In the East, John VIII, Mark of Ephesus, and the rest of the Eastern hierarchs returned to Constantinople on 1 February 1440. They soon found that the Byzantine people and the monks of Mount Athos, rallying around Mark, largely rejected the union. The newly Eastern Catholic bishops, in opposition to Mark, attested his resistance: “Having returned to Constantinople, Ephesus disturbed and confused the Eastern Church by his writings and addresses directed against the decrees of the Council of Florence.” Opinion among the bishops in Russia, contrary to those in Constantinople, remained with Mark, and by 1443 most Russian patriarchs repudiated the Council of Florence and the union of the churches.

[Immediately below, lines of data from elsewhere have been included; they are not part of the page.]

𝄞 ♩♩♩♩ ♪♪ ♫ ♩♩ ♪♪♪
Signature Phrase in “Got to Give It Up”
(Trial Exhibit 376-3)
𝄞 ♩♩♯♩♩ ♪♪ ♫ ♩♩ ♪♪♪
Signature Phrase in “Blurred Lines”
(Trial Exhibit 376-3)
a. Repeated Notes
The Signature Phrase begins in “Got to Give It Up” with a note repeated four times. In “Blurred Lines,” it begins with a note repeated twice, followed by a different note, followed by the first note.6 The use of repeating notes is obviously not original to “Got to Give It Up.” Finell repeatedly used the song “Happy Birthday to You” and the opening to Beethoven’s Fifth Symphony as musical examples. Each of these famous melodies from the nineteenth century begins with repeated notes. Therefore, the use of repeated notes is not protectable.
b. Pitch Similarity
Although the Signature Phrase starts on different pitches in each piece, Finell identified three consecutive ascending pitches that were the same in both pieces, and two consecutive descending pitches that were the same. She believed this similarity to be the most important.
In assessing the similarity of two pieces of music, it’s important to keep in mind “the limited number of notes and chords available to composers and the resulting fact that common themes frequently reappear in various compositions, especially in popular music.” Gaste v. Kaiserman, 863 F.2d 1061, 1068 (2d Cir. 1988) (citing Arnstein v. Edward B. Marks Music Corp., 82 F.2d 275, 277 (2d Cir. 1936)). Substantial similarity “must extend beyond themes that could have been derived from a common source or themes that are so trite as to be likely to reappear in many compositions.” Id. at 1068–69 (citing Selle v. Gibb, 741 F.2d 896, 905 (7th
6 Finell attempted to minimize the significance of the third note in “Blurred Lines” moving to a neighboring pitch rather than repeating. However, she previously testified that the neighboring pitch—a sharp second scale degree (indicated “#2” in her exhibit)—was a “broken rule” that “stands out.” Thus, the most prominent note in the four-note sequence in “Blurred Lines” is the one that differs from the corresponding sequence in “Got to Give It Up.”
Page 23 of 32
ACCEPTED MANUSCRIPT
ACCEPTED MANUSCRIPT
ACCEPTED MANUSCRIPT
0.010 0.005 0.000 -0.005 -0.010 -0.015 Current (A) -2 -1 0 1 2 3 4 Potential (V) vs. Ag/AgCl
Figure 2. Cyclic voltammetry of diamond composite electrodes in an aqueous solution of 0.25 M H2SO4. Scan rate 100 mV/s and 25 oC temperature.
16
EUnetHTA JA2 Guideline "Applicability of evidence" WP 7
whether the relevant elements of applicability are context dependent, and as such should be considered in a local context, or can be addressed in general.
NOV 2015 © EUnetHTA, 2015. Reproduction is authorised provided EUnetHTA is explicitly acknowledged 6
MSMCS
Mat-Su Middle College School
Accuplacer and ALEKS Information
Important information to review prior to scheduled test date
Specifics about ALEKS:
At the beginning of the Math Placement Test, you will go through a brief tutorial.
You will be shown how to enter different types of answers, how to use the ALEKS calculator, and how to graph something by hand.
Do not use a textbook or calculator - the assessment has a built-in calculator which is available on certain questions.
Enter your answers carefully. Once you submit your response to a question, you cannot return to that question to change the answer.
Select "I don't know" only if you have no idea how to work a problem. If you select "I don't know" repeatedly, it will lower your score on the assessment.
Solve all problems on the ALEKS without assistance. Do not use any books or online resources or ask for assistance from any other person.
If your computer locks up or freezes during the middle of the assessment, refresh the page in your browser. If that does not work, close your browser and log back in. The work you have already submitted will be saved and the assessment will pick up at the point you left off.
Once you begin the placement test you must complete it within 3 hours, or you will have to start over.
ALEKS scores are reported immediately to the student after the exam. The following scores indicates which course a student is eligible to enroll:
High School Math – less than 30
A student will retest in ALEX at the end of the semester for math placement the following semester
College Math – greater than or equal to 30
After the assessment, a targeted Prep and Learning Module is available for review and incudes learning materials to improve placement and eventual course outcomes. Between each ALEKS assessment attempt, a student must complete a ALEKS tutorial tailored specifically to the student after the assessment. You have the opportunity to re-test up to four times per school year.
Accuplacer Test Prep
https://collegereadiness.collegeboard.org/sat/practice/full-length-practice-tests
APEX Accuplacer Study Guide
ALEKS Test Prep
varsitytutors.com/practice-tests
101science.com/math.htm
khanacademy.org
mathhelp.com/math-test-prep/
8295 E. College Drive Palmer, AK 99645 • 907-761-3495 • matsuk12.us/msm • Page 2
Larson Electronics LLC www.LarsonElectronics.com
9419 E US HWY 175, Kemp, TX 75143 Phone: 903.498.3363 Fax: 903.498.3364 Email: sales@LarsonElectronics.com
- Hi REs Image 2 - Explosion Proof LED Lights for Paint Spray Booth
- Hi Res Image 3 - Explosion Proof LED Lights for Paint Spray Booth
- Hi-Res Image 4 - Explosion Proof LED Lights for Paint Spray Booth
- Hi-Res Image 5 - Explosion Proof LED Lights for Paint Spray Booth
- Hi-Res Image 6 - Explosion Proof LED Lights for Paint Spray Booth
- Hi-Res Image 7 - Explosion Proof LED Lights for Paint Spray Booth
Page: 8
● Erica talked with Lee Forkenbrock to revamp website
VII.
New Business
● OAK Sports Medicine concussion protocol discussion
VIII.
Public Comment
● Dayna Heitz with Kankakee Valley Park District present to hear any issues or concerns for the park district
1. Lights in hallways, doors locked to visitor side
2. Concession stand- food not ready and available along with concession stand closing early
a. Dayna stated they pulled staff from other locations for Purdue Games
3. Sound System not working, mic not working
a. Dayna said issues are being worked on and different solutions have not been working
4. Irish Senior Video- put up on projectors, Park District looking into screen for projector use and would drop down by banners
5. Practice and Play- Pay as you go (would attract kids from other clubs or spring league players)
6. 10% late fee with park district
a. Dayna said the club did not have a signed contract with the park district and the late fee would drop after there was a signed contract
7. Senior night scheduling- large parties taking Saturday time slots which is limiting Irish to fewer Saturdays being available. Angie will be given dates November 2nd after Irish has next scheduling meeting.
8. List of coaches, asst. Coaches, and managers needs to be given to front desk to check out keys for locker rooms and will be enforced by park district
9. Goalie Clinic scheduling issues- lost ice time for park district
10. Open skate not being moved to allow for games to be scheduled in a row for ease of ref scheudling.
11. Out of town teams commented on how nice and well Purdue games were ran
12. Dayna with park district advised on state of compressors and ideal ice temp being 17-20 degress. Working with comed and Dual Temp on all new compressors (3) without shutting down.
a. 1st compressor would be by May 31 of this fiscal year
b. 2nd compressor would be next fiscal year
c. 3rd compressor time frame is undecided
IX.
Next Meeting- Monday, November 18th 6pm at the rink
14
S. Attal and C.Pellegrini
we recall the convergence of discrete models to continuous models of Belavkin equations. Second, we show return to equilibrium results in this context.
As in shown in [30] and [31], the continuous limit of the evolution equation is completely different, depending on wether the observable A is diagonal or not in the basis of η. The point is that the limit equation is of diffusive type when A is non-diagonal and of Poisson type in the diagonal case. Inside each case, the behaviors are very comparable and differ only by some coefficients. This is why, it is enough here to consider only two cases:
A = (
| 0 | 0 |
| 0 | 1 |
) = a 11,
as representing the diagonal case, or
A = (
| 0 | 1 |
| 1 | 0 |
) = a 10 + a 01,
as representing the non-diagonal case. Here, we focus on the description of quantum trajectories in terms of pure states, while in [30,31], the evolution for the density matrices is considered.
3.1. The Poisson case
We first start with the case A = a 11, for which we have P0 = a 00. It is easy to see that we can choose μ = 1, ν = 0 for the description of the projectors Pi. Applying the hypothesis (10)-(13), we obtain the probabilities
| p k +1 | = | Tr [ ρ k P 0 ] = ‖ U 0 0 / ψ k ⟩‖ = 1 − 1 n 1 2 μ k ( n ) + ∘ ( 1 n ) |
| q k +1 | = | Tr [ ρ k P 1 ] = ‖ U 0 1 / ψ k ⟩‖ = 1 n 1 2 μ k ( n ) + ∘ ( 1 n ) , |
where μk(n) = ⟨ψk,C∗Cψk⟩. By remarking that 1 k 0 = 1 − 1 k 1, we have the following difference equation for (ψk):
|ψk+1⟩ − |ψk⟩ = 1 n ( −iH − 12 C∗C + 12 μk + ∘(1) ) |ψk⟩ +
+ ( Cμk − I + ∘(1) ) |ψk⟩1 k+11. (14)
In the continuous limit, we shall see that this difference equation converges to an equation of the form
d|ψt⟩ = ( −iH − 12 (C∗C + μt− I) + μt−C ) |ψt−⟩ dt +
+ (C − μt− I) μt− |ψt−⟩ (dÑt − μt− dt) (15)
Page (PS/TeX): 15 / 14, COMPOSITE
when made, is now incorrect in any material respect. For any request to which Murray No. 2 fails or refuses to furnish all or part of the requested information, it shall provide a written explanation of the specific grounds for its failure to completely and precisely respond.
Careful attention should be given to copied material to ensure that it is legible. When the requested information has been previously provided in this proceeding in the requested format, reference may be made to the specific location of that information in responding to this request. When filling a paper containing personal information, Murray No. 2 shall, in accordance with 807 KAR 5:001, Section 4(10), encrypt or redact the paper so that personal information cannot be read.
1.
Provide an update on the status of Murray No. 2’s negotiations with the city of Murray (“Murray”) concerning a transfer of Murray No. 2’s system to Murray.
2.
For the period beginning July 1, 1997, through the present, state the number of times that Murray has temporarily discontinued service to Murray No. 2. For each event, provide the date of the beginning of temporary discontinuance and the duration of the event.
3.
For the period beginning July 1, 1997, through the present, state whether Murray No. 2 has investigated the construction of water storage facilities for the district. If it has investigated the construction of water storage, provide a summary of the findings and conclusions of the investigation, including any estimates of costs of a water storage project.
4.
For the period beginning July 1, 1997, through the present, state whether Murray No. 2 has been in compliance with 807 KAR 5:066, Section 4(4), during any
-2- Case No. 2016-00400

Thus Isidore of Kiev was arrested at the command of Vasily II upon his return to Moscow and convicted of apostasy, after which he was imprisoned; he then escaped and fled to Rome to become a cardinal. He returned to Constantinople in 1452 to celebrate the union but was forced to flee to Rome again as the city fell to the Ottomans. Meanwhile, in 1448, seeking to escape any unionist influence, the Russian Orthodox Church declared itself autocephalous.

The Venetian and Genoan governments ensured that no significant support from the West was forthcoming to Constantinople, supporting the Ottomans against the Byzantines. With the fall of Constantinople the last prospects of the union, too, fell. The new Ottoman rulers wanted to prevent the conquered Byzantines from appealing to the West, so Sultan Mehmed the Conqueror appointed the anti-union Gennadius Scholarius as Ecumenical Patriarch of Constantinople; he immediately renounced the Filioque and the Great Schism was renewed.